Stored data entries:
▼▼▼
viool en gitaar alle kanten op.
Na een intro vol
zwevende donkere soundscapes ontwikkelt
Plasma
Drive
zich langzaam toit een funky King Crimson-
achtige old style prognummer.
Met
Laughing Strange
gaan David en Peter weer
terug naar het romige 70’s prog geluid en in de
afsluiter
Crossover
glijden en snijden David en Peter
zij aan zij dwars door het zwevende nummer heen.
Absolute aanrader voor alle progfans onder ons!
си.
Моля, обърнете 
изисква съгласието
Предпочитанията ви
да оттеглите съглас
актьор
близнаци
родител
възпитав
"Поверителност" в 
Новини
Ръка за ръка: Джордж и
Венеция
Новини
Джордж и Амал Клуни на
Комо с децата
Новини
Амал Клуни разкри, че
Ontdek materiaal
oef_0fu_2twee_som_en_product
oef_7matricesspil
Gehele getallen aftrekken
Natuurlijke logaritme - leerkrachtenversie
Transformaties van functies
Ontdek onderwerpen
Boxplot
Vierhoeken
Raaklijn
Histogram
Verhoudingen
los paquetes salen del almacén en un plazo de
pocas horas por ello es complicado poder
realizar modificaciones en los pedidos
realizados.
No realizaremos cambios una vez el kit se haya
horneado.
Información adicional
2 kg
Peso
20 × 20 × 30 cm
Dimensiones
▲▲▲
▼▼▼
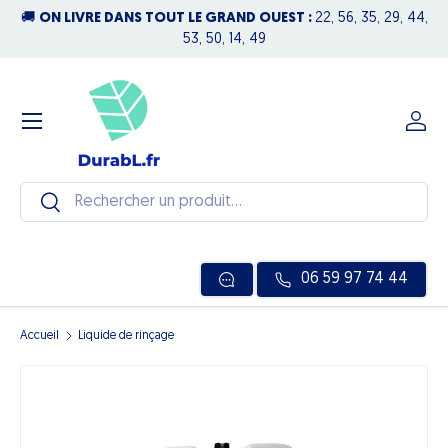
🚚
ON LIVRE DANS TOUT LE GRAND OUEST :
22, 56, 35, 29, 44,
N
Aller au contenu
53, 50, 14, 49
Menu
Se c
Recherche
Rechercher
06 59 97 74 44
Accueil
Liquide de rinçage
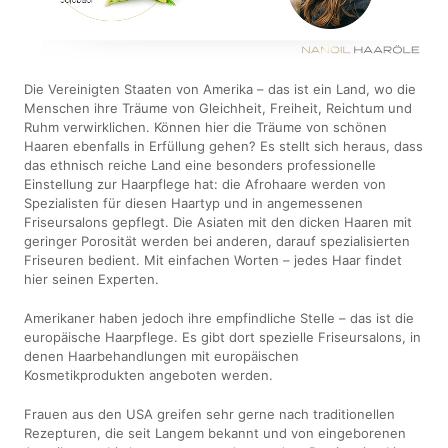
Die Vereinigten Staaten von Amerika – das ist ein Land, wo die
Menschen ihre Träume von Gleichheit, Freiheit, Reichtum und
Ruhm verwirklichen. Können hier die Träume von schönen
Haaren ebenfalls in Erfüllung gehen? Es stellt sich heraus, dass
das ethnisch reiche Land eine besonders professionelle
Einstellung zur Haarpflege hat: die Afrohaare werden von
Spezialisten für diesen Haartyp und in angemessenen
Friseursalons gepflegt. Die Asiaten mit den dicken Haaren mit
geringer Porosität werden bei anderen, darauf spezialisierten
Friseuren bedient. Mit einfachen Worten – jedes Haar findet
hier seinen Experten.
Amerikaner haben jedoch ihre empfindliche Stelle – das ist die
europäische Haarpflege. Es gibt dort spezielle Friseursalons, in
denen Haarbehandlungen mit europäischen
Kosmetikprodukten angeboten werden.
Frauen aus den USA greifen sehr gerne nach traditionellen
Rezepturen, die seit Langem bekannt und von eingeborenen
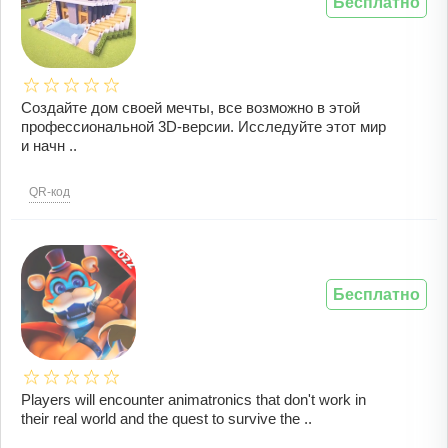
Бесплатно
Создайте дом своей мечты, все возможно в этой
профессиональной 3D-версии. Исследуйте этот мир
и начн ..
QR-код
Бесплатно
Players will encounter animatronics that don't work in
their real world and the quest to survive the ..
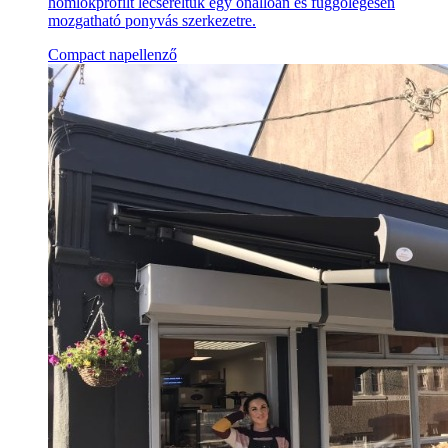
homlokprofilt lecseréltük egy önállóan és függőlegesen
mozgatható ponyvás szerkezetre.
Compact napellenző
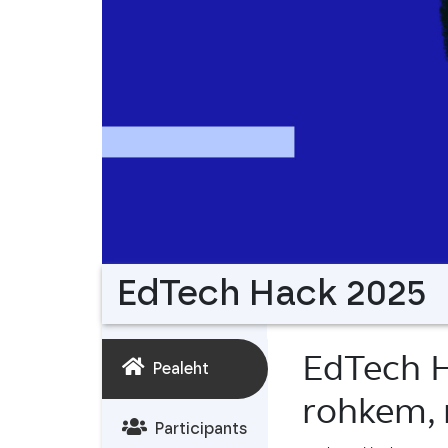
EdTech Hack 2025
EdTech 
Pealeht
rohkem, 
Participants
▲▲▲
Activity>
Find each line in the records that contains the word "ihre" and copy it. Matching is case-sensitive.

Solution>
Menschen ihre Träume von Gleichheit, Freiheit, Reichtum und
Amerikaner haben jedoch ihre empfindliche Stelle – das ist die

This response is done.